1. Carbone, Greenwich Village

I still can't believe I haven't been here yet, but given the difficult reservation system, perhaps not? Nonetheless I really hope when I do ultimately go, it's worth the hype. I keep hearing about the spicy rigatoni, which I assume is quite similar to the spicy fusilli, also a vodka based sauce, at Jon & Vinny's in Los Angeles, which I love. 

2. Nello, Upper East Side


This place has always been on my list as another reliably good Italian spot in New York. The only thing that's held me back is it's not exactly the type of place my friends want to go before a fun night out, it seems to be of a ladies who lunch type of spot. This is perfect for me however, because I was born 50 and quite frankly love an older crowd. 

3. Lilia, Williamsburg & Misi, South Williamsburg

I've had several New Yorkers recommend I head to Brooklyn, where admittingly I have not been yet, to try these spots.

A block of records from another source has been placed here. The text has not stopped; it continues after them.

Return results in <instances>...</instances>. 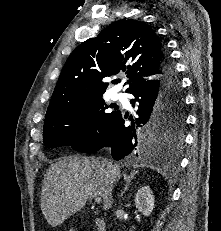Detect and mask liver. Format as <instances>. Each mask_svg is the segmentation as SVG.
<instances>
[{
  "instance_id": "1",
  "label": "liver",
  "mask_w": 221,
  "mask_h": 231,
  "mask_svg": "<svg viewBox=\"0 0 221 231\" xmlns=\"http://www.w3.org/2000/svg\"><path fill=\"white\" fill-rule=\"evenodd\" d=\"M121 178L120 166L84 156H65L52 163L44 176L41 210L48 224L56 227L81 210L88 198L100 197L103 209L113 203V184Z\"/></svg>"
}]
</instances>
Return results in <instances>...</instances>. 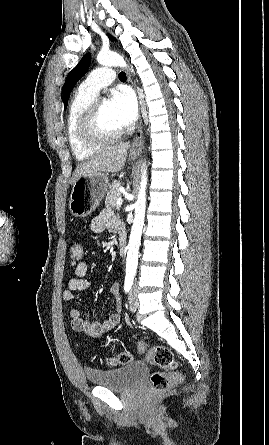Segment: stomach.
<instances>
[{"label": "stomach", "instance_id": "1", "mask_svg": "<svg viewBox=\"0 0 269 445\" xmlns=\"http://www.w3.org/2000/svg\"><path fill=\"white\" fill-rule=\"evenodd\" d=\"M109 186L107 173L83 175L73 184L69 209L74 217L90 215L103 199Z\"/></svg>", "mask_w": 269, "mask_h": 445}]
</instances>
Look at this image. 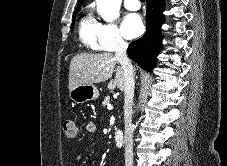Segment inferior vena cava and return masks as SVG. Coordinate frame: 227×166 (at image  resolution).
Segmentation results:
<instances>
[{
  "mask_svg": "<svg viewBox=\"0 0 227 166\" xmlns=\"http://www.w3.org/2000/svg\"><path fill=\"white\" fill-rule=\"evenodd\" d=\"M128 43L118 39L115 57L121 64L124 72V122H125V166H133V127L132 107L134 97V67L127 56Z\"/></svg>",
  "mask_w": 227,
  "mask_h": 166,
  "instance_id": "1",
  "label": "inferior vena cava"
}]
</instances>
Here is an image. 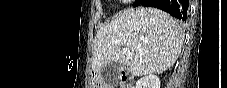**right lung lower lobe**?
<instances>
[{"instance_id":"right-lung-lower-lobe-1","label":"right lung lower lobe","mask_w":227,"mask_h":88,"mask_svg":"<svg viewBox=\"0 0 227 88\" xmlns=\"http://www.w3.org/2000/svg\"><path fill=\"white\" fill-rule=\"evenodd\" d=\"M138 5L159 8L183 21L188 17V0H141Z\"/></svg>"}]
</instances>
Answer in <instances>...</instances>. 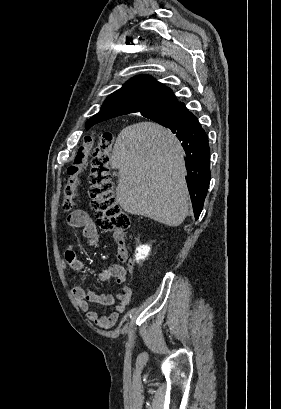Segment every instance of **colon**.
Segmentation results:
<instances>
[{
	"mask_svg": "<svg viewBox=\"0 0 281 409\" xmlns=\"http://www.w3.org/2000/svg\"><path fill=\"white\" fill-rule=\"evenodd\" d=\"M114 151V138L110 133L99 134L98 139L88 137L73 161L67 167V180L63 187L62 207L66 211L75 209L79 188L87 162L91 164V205L98 224L105 230L123 232L131 226L129 216L122 211L114 196V183L110 161ZM118 256L126 260L130 256L124 239L118 242Z\"/></svg>",
	"mask_w": 281,
	"mask_h": 409,
	"instance_id": "5ec220e1",
	"label": "colon"
}]
</instances>
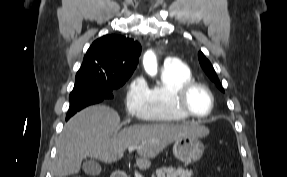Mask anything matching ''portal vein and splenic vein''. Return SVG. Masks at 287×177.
Returning <instances> with one entry per match:
<instances>
[{
    "mask_svg": "<svg viewBox=\"0 0 287 177\" xmlns=\"http://www.w3.org/2000/svg\"><path fill=\"white\" fill-rule=\"evenodd\" d=\"M135 149H137V146H130V147H128V151L129 152H132V151H134ZM135 177H142V175L141 174H139L138 172H135Z\"/></svg>",
    "mask_w": 287,
    "mask_h": 177,
    "instance_id": "1",
    "label": "portal vein and splenic vein"
}]
</instances>
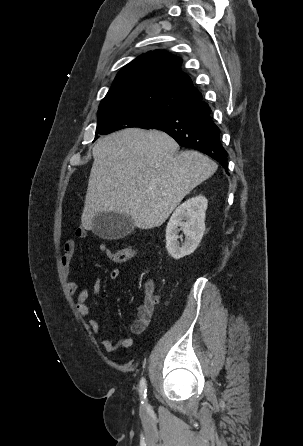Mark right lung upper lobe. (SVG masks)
<instances>
[{"label": "right lung upper lobe", "instance_id": "right-lung-upper-lobe-1", "mask_svg": "<svg viewBox=\"0 0 303 446\" xmlns=\"http://www.w3.org/2000/svg\"><path fill=\"white\" fill-rule=\"evenodd\" d=\"M182 59L164 51L146 53L122 68L99 107L141 105L168 112L174 101L186 105L202 99Z\"/></svg>", "mask_w": 303, "mask_h": 446}]
</instances>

At Lilia, Instagram has me drooling over the cappelletti and the mafaldini and Misi's occhi looks so good, similar to a tortellini but wider and perhaps stuffed with something different. I'd also be open to trying the fettucine there, which looks simple but yummy. If you have been to either, send me your recommendations! The next time I head to NYC I will definitely prioritize a trip over the bridge, for pasta of course, among all the other wonderful things I have heard about. 


4. Elio's, Upper East Side

Elio's seems to be a pricey, but reliably good, reliably classic Italian restaurant that everyone seems to love. From most reviews it sounds like a nice spot for group, an older crowd perhaps, but a lively one, which I am all about. I have heard really good things about the chicken parm but as for pasta, this is the kind of place where I am almost certain the red sauce must be good. But if I am wrong, please do tell me!

5. Sorbillo, Noho

I found this place on Instagram and even though they seem to focus mostly on Neapolitan pizza, I couldn't help but obsess over the images of the gnocchi in a vodka looking sauce and the carbonara that I would order without the meat. It's a bit more casual but appears to be quality nonetheless. 





Going to stop here before I end up booking another flight to NYC for another full-fledged pasta tour!